Unidentified Flying Objects

The UFO age

An alleged photograph of a ‘Dropa stone’. Note that it is much larger than the story suggests it ought to be!

An alleged “Dropa stone”
Note how large it is

A number of publications, particularly on the Ancient Astronaut end of the ‘fringe’ scale, have repeated a story about some stones said to have been found in caves at Bayan Kara Ula in western China. The story became known in the west principally through Erich von Däniken's second and third books, Return to the Stars and Gold of the Gods, although they are also a staple of ufological literature.

The Bayan Kara Ula (Bayan Kara Shan or Bayan Har Shan) region (around 97°E 34°N), in Qinghai (Tsinghai) and Sichuan Provinces, contains the sources of the Tontian He (Yangtse Kiang) and Za Qu (Mekong) Rivers and until relatively recently, it was very isolated. In January 1938, according to the story, Chu Pu Tei, a Chinese archaeologist, made a remarkable discovery in caves in the region. The caves contained a series of graves, while their walls were decorated with drawings of people with elongated heads together with images of the sun, moon and stars. The graves were found to contain the remains of beings little more than a metre tall, with abnormally large skulls. The archaeologists also found a stone disk a little over 300 mm in diameter, with a hole in the centre. A groove on the surface of the disk spiralled outwards from the centre hole to the rim and back, forming a double spiral. Another 716 disks were found in the caves by subsequent investigations.

The disks were sent to a variety of scholars for investigation. One of them, Professor Tsum Um Nui of the Beijing Academy for Ancient Studies, found that the spiral grooves were actually a line of characters written in an unknown language. In 1962, he announced that he had managed to translate the disks. According to his translation, an alien spacecraft crashed in the Bayan Har Shan region twelve thousand years ago. The occupants, aliens called Dropa or Dzopa, could not repair their craft and tried to adapt to conditions on Earth. Meanwhile, the local Ham (or Kam or Kham, depending on the source) tribesmen hunted down and killed most of them.

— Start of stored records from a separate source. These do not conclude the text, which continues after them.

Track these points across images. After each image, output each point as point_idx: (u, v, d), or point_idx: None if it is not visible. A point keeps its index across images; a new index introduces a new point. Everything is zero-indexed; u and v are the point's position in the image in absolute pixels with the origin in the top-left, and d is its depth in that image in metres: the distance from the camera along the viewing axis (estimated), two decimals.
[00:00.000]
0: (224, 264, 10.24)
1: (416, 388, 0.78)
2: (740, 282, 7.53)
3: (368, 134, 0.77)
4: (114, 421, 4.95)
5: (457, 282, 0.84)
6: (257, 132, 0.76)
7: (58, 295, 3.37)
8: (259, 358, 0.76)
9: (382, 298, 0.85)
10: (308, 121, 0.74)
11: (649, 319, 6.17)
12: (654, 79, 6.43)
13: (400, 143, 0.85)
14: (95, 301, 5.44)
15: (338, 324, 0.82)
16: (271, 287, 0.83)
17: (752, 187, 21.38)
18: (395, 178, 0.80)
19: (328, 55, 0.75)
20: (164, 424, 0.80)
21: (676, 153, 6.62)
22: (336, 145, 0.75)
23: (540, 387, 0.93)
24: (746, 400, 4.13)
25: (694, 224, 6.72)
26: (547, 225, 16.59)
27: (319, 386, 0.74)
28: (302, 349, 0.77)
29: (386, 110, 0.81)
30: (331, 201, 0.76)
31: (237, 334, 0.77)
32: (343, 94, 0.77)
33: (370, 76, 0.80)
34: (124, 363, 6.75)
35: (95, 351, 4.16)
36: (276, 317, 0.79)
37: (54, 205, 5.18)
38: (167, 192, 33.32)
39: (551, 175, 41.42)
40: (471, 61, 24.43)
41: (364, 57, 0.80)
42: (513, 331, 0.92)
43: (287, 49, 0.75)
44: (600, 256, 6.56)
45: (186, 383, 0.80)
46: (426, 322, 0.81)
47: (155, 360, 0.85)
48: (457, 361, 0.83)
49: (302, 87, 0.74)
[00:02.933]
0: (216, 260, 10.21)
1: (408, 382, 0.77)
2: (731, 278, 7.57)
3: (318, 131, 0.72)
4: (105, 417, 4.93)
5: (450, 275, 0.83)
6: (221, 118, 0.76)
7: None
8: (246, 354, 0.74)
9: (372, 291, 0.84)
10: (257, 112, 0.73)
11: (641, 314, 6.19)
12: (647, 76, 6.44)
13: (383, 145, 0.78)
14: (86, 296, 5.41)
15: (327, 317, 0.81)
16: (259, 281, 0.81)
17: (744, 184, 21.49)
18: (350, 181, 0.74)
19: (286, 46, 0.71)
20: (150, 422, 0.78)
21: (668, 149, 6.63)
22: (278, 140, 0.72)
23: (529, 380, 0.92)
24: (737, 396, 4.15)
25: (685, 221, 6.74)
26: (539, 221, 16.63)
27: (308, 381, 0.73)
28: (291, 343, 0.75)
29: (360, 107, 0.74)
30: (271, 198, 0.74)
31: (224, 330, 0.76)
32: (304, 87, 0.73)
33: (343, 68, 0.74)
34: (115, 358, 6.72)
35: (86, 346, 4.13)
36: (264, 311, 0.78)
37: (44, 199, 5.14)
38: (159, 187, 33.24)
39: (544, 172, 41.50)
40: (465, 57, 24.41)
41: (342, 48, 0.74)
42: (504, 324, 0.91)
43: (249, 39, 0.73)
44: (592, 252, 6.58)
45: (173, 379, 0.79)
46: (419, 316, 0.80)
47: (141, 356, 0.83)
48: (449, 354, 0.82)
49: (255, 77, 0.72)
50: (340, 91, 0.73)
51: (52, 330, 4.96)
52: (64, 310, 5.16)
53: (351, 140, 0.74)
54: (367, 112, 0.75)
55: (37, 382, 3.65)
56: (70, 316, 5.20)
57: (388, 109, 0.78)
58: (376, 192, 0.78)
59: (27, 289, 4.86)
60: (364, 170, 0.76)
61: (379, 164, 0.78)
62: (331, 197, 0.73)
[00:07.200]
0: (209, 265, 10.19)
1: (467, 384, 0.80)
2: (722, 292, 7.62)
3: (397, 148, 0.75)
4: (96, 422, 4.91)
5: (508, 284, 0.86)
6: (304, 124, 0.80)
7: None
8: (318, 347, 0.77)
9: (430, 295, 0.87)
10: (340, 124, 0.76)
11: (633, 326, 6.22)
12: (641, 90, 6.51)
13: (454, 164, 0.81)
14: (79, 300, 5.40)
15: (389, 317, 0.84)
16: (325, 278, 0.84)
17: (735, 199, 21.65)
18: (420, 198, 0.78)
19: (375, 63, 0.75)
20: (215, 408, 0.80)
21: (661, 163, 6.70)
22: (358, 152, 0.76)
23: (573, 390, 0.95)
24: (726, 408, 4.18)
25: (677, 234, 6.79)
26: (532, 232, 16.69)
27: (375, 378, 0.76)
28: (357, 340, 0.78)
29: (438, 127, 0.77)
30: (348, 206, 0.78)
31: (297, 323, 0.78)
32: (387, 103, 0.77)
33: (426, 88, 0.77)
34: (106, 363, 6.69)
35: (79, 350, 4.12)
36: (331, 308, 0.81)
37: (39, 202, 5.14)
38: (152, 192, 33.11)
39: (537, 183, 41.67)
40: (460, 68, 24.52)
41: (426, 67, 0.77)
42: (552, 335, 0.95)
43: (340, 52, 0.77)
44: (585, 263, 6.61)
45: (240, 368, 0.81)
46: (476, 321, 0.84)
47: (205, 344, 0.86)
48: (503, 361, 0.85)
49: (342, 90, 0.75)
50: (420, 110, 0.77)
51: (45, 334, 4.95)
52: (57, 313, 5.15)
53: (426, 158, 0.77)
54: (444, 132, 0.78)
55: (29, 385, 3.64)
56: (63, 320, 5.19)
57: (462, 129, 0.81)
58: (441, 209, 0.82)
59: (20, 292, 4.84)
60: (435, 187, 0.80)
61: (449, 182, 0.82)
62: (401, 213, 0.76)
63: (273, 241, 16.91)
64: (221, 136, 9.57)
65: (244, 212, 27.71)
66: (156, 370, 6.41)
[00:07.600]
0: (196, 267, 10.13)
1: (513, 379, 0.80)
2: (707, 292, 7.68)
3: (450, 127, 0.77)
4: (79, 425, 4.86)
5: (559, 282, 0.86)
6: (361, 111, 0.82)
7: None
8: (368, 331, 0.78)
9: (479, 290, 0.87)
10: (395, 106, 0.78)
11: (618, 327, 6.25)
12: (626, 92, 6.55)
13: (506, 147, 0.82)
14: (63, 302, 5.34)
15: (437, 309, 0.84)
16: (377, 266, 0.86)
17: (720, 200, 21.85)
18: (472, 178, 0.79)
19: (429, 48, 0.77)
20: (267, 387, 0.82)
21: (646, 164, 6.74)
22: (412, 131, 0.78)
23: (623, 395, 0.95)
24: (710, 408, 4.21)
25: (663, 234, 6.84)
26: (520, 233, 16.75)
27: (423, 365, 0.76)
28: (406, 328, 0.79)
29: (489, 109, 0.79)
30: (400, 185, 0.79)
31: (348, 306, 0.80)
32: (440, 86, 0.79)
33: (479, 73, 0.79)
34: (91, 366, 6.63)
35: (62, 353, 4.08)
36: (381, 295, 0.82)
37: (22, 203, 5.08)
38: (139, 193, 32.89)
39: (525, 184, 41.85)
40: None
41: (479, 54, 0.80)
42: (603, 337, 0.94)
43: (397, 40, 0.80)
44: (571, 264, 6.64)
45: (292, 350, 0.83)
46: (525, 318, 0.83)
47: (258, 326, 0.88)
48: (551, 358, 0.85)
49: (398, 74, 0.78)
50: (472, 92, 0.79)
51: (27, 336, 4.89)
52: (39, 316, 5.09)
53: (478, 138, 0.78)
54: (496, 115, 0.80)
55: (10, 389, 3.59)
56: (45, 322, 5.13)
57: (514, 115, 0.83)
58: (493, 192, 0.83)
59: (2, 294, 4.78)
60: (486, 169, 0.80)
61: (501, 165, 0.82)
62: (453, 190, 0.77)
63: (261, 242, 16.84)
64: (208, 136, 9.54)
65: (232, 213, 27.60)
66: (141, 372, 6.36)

As the Ham were notably short people themselves, it is not clear whether the skeletons found in the caves were those of the Dropa/Dzopa or of Ham tribesmen. Supposedly, the aliens had intermarried with the locals, making identification of the origins of the skeletons more difficult.

The Professor’s publication of his results was greeted with disbelief and he was branded a liar. Resigning from Beijing Academy, he emigrated to Japan, where he died shortly afterwards. Nevertheless, Russian scientists became interested in the disks; several were sent to Moscow, where a chemical analysis found that the disks contained large amounts of cobalt.

One of ‘Wegener’srsquo; polaroids of two of the Dropa stonesAnother of ‘Wegener’s’ polaroids of a Dropa stone

Ernst Wegener’s photographs of discs

In 1974, Ernst Wegener, an Austrian engineer, located two of the disks in the Banpo Museum in Xi’an, Shaanxi Province. The museum director could tell him nothing about the disks, which had begun to deteriorate, but she allowed him to photograph them. By 1994, the disks had disappeared.

The earliest source of the story is “Were Alien Visitors on Earth?”, published in the magazine Новое Русское Слово (Russian Digest), dating from 1960 and written by V Ritch and M Chernenko. Intriguingly, this contained the story before the alleged date of Tsum Um Nui’s translation of the disks. More worryingly, Russian Digest is a sensationalistic publication similar to Britain’s Daily Sport and the USA’s National Enquirer. The only other sources – a Belgian UFO magazine, a German vegetarian magazine and a Russian science-fiction magazine – simply repeat the original 1960 story, with no additional information.

Worse, none of the names given in the accounts belongs to anyone who can be shown to have been involved archaeology or linguistics. Tsum Um Nui does not even appear to be a genuine Chinese name! The photos attributed to the otherwise unknown Wegener appear to be genuine, but they merely show stone disks with a hole in the centre and double spirals that are known in Chinese archaeology as part of ancient snake cults. One of the photographs of an alleged disk – not Wegener’s – shows it propped on a chair, clearly with a diameter much larger than the 300 mm claimed by the story.